== Exercise directions ==
An exact copy of the entries, with every picture omitted, is what is needed here.

== Data extracts ==
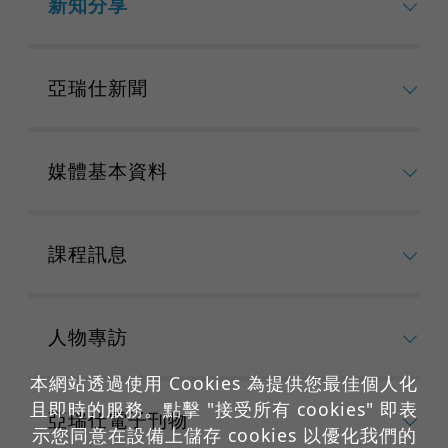
新知分享
亞瑞仕新聞
媒體基本資料
課程訊息
人物專訪
本網站透過使用 Cookies 為提供您最佳個人化
且即時的服務。點擊 "接受所有 cookies" 即表
亞瑞仕電子刊物
示您同意在設備上儲存 cookies 以優化我們的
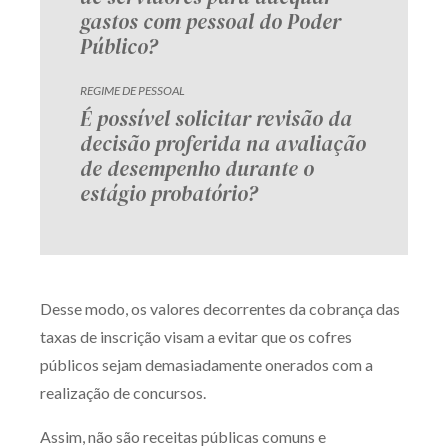
gastos com pessoal do Poder
Público?
REGIME DE PESSOAL
É possível solicitar revisão da
decisão proferida na avaliação
de desempenho durante o
estágio probatório?
Desse modo, os valores decorrentes da cobrança das
taxas de inscrição visam a evitar que os cofres
públicos sejam demasiadamente onerados com a
realização de concursos.
Assim, não são receitas públicas comuns e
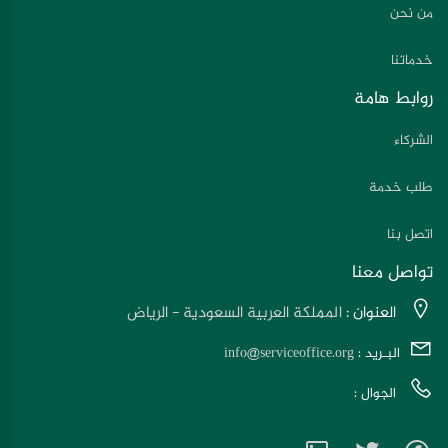
من نحن
خدماتنا
روابط هامة
الشركاء
طلب خدمة
اتصل بنا
تواصل معنا
العنوان :
المملكة العربية السعودية - الرياض
البـريد :
info@serviceoffice.org
الجوال :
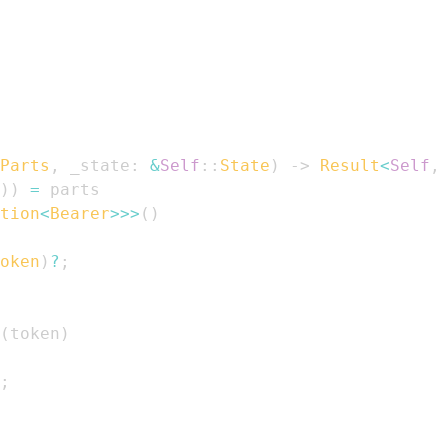
Parts
,
 _state
:
&
Self
::
State
)
->
Result
<
Self
,
)
)
=
tion
<
Bearer
>>
>
(
)
oken
)
?
;
(
token
)
;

== Reply ==
新知分享
亞瑞仕新聞
媒體基本資料
課程訊息
人物專訪
本網站透過使用 Cookies 為提供您最佳個人化
且即時的服務。點擊 "接受所有 cookies" 即表
亞瑞仕電子刊物
示您同意在設備上儲存 cookies 以優化我們的
gastos com pessoal do Poder
Público?
REGIME DE PESSOAL
É possível solicitar revisão da
decisão proferida na avaliação
de desempenho durante o
estágio probatório?
Desse modo, os valores decorrentes da cobrança das
taxas de inscrição visam a evitar que os cofres
públicos sejam demasiadamente onerados com a
realização de concursos.
Assim, não são receitas públicas comuns e
من نحن
خدماتنا
روابط هامة
الشركاء
طلب خدمة
اتصل بنا
تواصل معنا
العنوان :
المملكة العربية السعودية - الرياض
البـريد :
info@serviceoffice.org
الجوال :
Parts
,
 _state
:
&
Self
::
State
)
->
Result
<
Self
,
)
)
=
tion
<
Bearer
>>
>
(
)
oken
)
?
;
(
token
)
;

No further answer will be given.